WORK TO BE COMPLETED | Reproduce the whole of the records exactly, and make sure no picture is carried into the result.
========================
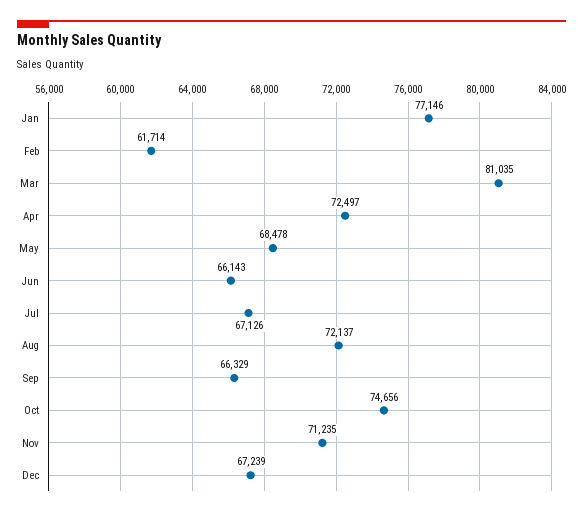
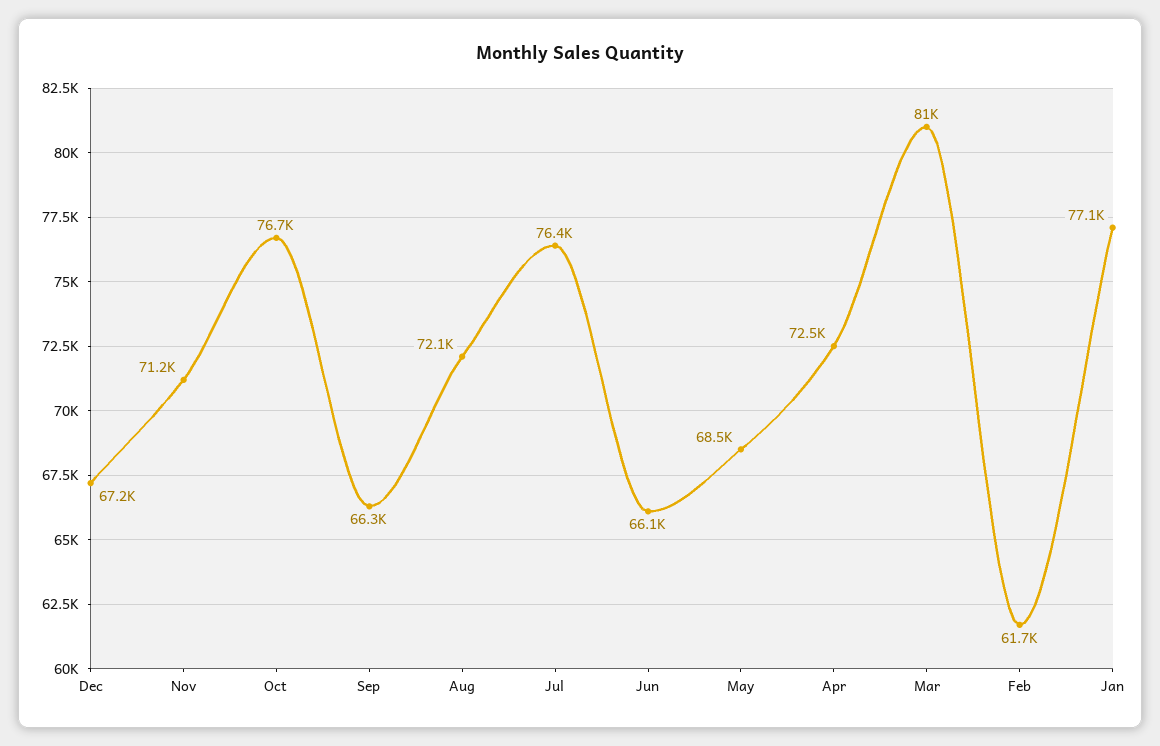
  {
    "Jan": 77146,
    "Feb": 61714,
    "Mar": 81035,
    "Apr": 72497,
    "May": 68478,
    "Jun": 66143,
-   "Jul": 67126,
+   "Jul": 76400,
    "Aug": 72137,
    "Sep": 66329,
-   "Oct": 74656,
+   "Oct": 76700,
    "Nov": 71235,
    "Dec": 67239
  }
========================
EXERCISE RESULT |
  {
    "Jan": 77146,
    "Feb": 61714,
    "Mar": 81035,
    "Apr": 72497,
    "May": 68478,
    "Jun": 66143,
-   "Jul": 67126,
+   "Jul": 76400,
    "Aug": 72137,
    "Sep": 66329,
-   "Oct": 74656,
+   "Oct": 76700,
    "Nov": 71235,
    "Dec": 67239
  }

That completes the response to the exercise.